A bear trap happens as too many people sell short into a falling downtrend on a chart to new lower prices too late in the move. Bear traps typically occur when sentiment becomes extremely bearish and fear is near a peak. When a bear trap is set on a chart it will usually also be very overbought technically under the 30 RSI, at the 3rd lower Bollinger Band, and near a previous long term price support. Bear traps catch short sellers chasing a price lower right before it reverses causing shorts to cover and leads to more buying and momentum back to the upside.
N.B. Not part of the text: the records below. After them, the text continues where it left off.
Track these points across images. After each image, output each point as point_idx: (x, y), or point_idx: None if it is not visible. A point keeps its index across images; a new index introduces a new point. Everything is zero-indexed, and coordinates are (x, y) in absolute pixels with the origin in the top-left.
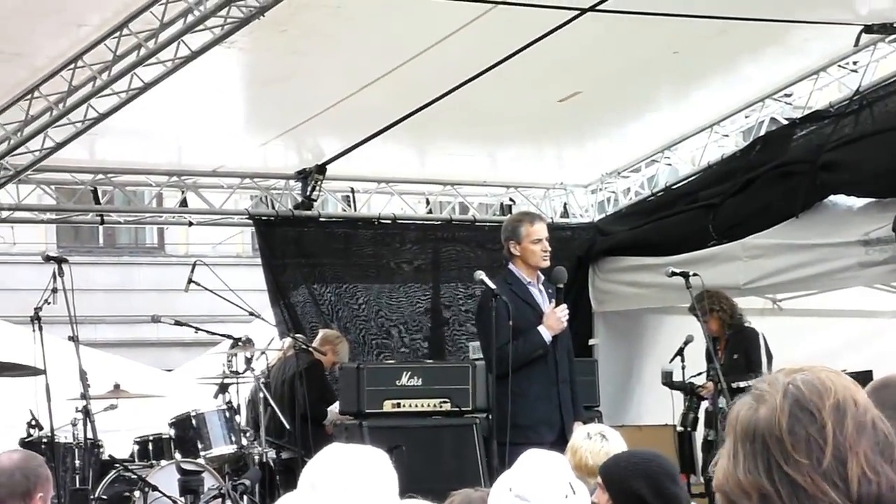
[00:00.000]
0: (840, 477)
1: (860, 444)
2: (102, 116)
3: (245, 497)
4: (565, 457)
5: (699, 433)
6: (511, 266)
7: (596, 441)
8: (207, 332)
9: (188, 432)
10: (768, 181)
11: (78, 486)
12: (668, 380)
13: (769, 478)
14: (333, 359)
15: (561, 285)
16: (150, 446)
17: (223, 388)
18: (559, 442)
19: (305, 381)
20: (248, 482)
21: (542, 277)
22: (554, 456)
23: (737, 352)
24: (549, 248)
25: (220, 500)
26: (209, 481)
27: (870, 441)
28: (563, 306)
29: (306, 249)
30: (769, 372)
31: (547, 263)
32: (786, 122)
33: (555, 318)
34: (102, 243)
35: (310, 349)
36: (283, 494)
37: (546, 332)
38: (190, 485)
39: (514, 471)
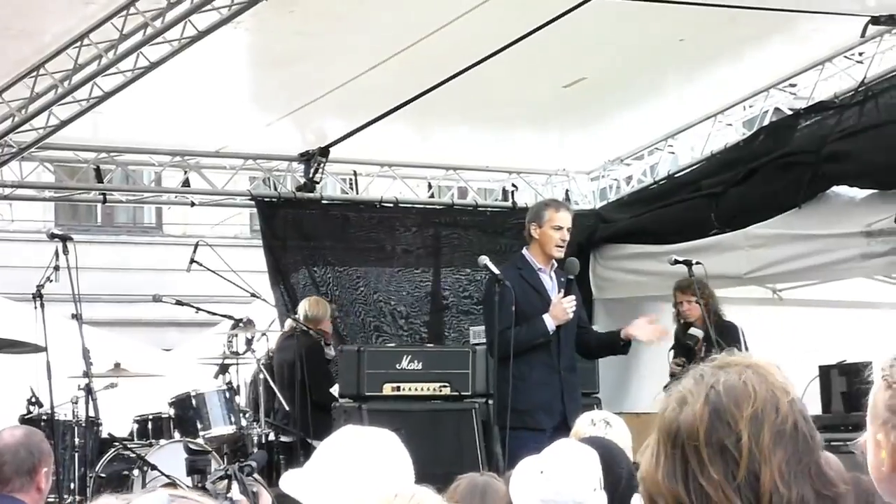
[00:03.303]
0: (752, 491)
1: (776, 455)
2: (107, 95)
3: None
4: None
5: None
6: (525, 251)
7: (600, 427)
8: (209, 312)
9: (188, 412)
10: (771, 171)
11: (77, 463)
12: None
13: (685, 487)
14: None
15: (572, 276)
16: (150, 425)
17: (223, 369)
18: (561, 428)
19: (307, 365)
20: (254, 463)
21: (556, 265)
22: (587, 449)
23: (720, 346)
24: (567, 239)
25: (226, 481)
26: (216, 463)
27: (787, 451)
28: (571, 297)
29: (307, 232)
30: None
31: (560, 254)
32: (790, 113)
33: (560, 309)
34: (101, 222)
35: (310, 331)
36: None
37: (550, 322)
38: (197, 465)
39: (547, 455)
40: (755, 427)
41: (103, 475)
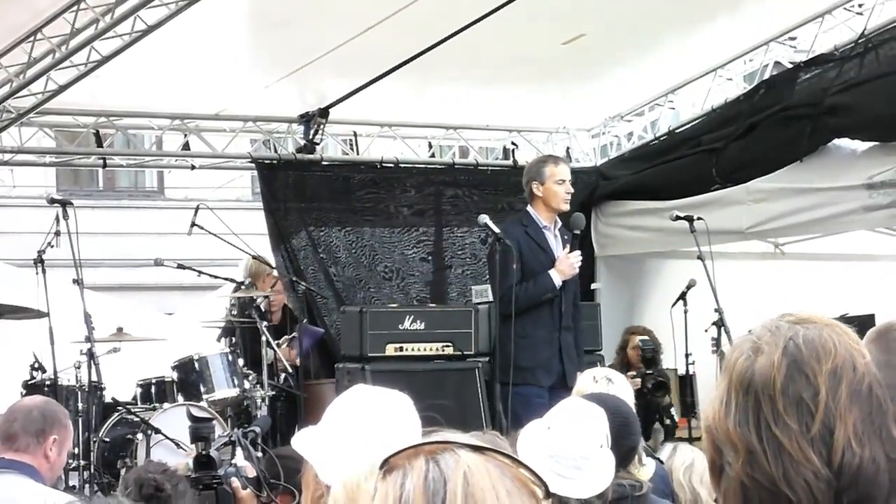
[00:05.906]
0: (825, 445)
1: (851, 412)
2: (105, 59)
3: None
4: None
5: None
6: (529, 208)
7: (602, 384)
8: (211, 275)
9: (191, 375)
10: (772, 125)
11: (81, 428)
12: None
13: (758, 435)
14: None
15: (578, 231)
16: (153, 389)
17: (226, 332)
18: (558, 386)
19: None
20: (257, 429)
21: (559, 223)
22: (594, 407)
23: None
24: (572, 191)
25: (229, 447)
26: (220, 427)
27: (862, 410)
28: (577, 252)
29: (308, 193)
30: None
31: (568, 206)
32: (790, 66)
33: (567, 264)
34: (102, 187)
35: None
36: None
37: (557, 277)
38: (201, 432)
39: (554, 412)
40: (833, 383)
41: (107, 440)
A bear trap usually starts with price moving lower sharply and creates expectations of a continued downtrend on the chart. Instead, the price of the chart will find a bottom and then go sideways in a range and eventually rally higher causing short sellers to be trapped on the wrong side of the move and in need to buy back to cover their short.
Bear traps can form a V pattern, W pattern, or a U pattern on the chart as they make their bottoms fast or slow.
Bear traps are usually short squeezes, as a big rally to the upside happens during a downtrend in a market due to a lack of sellers at lower prices and forced short covering. Price failing to go lower creates the need for short sellers to buy to cover with any reversal in the market trend creating heat on their positions.
Short squeezes gain momentum as more short sellers are forced to buy to cover their positions at higher prices resulting in increased trading volume on the reversal. The pressure on the short sellers to buy back their positions can be amplified by margin calls, trailing stops, and stop losses being triggered on their positions. Most short squeezes that are bear traps result in very fast and powerful moves to the upside.
A bear trap is more likely to happen in stocks with large amounts of short interest and a high short interest ratio. Bear traps have a higher probability to happen when a large amount of a stock’s float is short, a market has an extremely bearish sentiment, or sellers simply are exhausted after a long downtrend and the chart finds price levels of support with no sellers left at lower prices.
When a market reaches maximum bearish sentiment at a price level where traders and investors prefer to hold their positions instead of sell a bear trap could be set. A bear trap happens at extreme price levels of fear late in a downtrend after selling has been exhausted.